"""

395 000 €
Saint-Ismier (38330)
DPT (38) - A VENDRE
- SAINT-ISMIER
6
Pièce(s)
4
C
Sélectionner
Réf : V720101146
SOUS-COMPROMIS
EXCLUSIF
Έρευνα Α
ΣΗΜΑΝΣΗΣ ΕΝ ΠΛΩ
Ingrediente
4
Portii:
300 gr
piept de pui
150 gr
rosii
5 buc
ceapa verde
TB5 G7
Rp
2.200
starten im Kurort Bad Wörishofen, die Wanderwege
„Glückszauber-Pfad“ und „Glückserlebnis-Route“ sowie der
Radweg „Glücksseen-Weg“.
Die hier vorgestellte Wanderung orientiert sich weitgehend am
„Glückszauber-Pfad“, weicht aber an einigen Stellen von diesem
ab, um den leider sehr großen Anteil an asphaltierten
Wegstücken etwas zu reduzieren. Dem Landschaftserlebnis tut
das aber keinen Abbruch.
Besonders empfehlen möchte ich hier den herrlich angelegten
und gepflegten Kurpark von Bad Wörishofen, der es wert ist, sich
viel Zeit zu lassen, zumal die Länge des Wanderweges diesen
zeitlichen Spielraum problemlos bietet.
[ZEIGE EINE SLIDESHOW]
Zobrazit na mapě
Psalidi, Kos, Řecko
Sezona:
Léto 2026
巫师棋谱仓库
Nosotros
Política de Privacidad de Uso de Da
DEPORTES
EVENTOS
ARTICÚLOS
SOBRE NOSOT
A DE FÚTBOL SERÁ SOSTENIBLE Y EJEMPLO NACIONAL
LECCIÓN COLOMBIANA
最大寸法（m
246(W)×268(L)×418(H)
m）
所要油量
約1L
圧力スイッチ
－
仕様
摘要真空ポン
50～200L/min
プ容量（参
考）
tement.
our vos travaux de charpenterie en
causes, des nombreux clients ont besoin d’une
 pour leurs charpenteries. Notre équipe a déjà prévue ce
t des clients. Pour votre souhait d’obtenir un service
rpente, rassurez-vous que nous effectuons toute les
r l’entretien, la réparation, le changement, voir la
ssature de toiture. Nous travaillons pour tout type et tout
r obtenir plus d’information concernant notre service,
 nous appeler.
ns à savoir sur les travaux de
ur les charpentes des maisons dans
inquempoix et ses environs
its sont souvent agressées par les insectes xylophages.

"""
"""

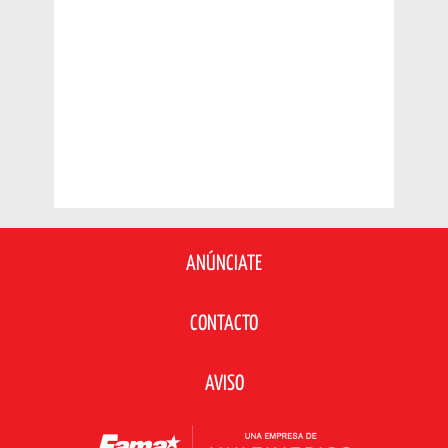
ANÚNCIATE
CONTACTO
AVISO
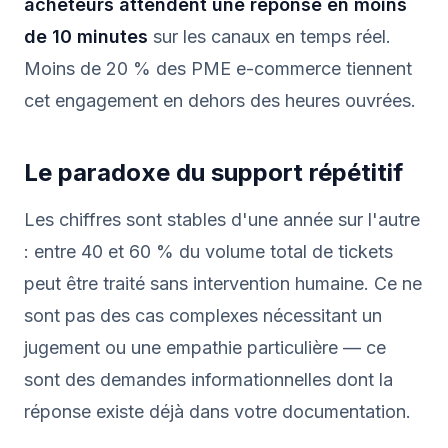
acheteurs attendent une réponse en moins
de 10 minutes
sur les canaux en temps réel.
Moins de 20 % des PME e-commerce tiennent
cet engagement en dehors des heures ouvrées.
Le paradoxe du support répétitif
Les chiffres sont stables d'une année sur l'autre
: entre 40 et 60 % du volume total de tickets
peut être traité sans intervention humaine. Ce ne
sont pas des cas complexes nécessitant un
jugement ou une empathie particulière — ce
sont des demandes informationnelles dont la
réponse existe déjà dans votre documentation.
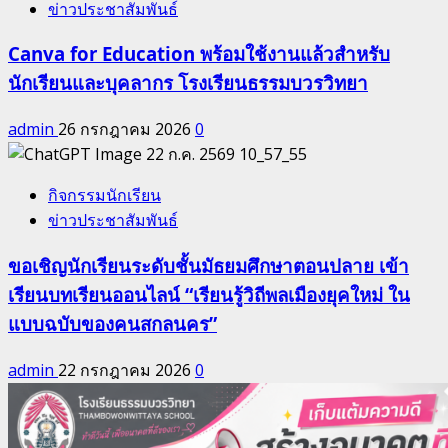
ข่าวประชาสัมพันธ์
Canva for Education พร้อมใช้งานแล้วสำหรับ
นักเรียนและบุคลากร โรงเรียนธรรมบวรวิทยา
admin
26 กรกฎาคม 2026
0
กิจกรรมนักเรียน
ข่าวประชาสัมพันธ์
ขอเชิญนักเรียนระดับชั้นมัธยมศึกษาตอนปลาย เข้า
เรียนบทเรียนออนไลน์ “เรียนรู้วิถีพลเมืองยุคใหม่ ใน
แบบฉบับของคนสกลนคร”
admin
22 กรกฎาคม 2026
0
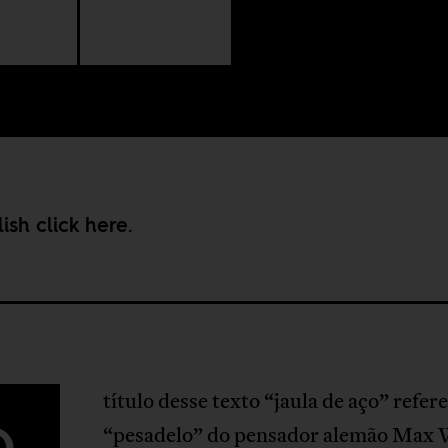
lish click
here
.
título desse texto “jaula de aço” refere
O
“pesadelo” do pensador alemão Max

"""

(Work order): Would you show all lines of the material above that contain the word "Wörishofen"?

(Task solution):
starten im Kurort Bad Wörishofen, die Wanderwege
und gepflegten Kurpark von Bad Wörishofen, der es wert ist, sich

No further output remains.